The Russians Are Coming

Other than one intense novel I read draped over an ill-advised treadmill, I believe I read most of the Russians during summer holidays at the Jersey Shore. Dostoevsky often forced me to re-read a passage to keep things straight, but Tolstoy’s fiction was smooth and delicious. I read War and Peace in twelve days, lugging that brick of a novel from the gentle warmth of the sun & sand to evenings exploring those quaint seashore shops you tediously browsed every summer for the last ten years with no new surprises.

It’s an old story but true: one afternoon after the late sunbathers had retired to the showers and shrimp baskets, I was sitting in my low beach chair with the sandy breeze fluffing my full white beard, when a very distraught young mother with a pleading lower lip and an excited daughter in tow. came up and in soto voche explained that her daughter insisted I was Santa Claus and could I just say something to her? Ho, Ho, Ho, then back to War & Peace.

Now I am reading Vasili Grossman’s Stalingrad and can reveal that Grossman is an even easier read than Tolstoy. But a warning: they’re all big fat books. Although Stalingrad is historically the earlier novel, it was written after Life and Fate. Forever Flowing (curiously short) came next.

But if the Russians are not tempting you, there are a few other titles on this month’s list (again, they’re all big fat ones).

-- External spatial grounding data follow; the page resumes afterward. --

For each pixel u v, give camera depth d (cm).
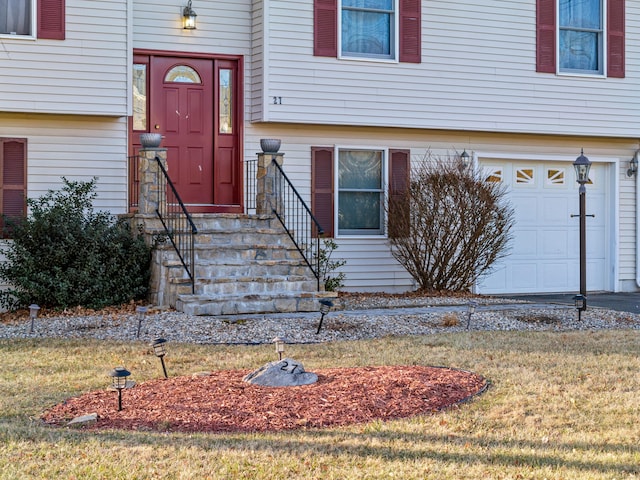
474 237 1448
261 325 1070
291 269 1266
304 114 1434
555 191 1681
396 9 1492
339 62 1453
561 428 664
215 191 1446
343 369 833
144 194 1267
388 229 1491
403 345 983
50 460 573
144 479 541
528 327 1153
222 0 1444
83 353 916
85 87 1285
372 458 583
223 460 573
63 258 1209
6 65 1252
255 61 1439
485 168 1627
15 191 1305
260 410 691
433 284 1495
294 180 1476
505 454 595
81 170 1333
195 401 714
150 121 1414
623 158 1725
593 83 1642
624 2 1670
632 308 1407
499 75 1567
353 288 1512
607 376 830
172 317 1096
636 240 1730
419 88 1507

  1. Cecilia — Fanny Burney
  2. The Magician’s Trilogy — Lev Grossman
  3. Stalingrad — Vasily Grossman
  4. The Princess Cassamassima — Henry James
  5. The Executioner’s Song — Norman Mailer
  6. Le Morte d’Arthur — Thomas Malory
  7. Maiden Castle — John Cowper Powys
  8. The Books of Jacob — Olga Tokarczuk

2 thoughts on “The Russians Are Coming

    1. A thousand pages but a simple and compelling read. Yet there are more Russians than Grossman, Tolstoy, and Dostoevsky. An overlooked but excellent historical novel by the author of Master and Margarita—Mikhail Bulgakov—is White Guard.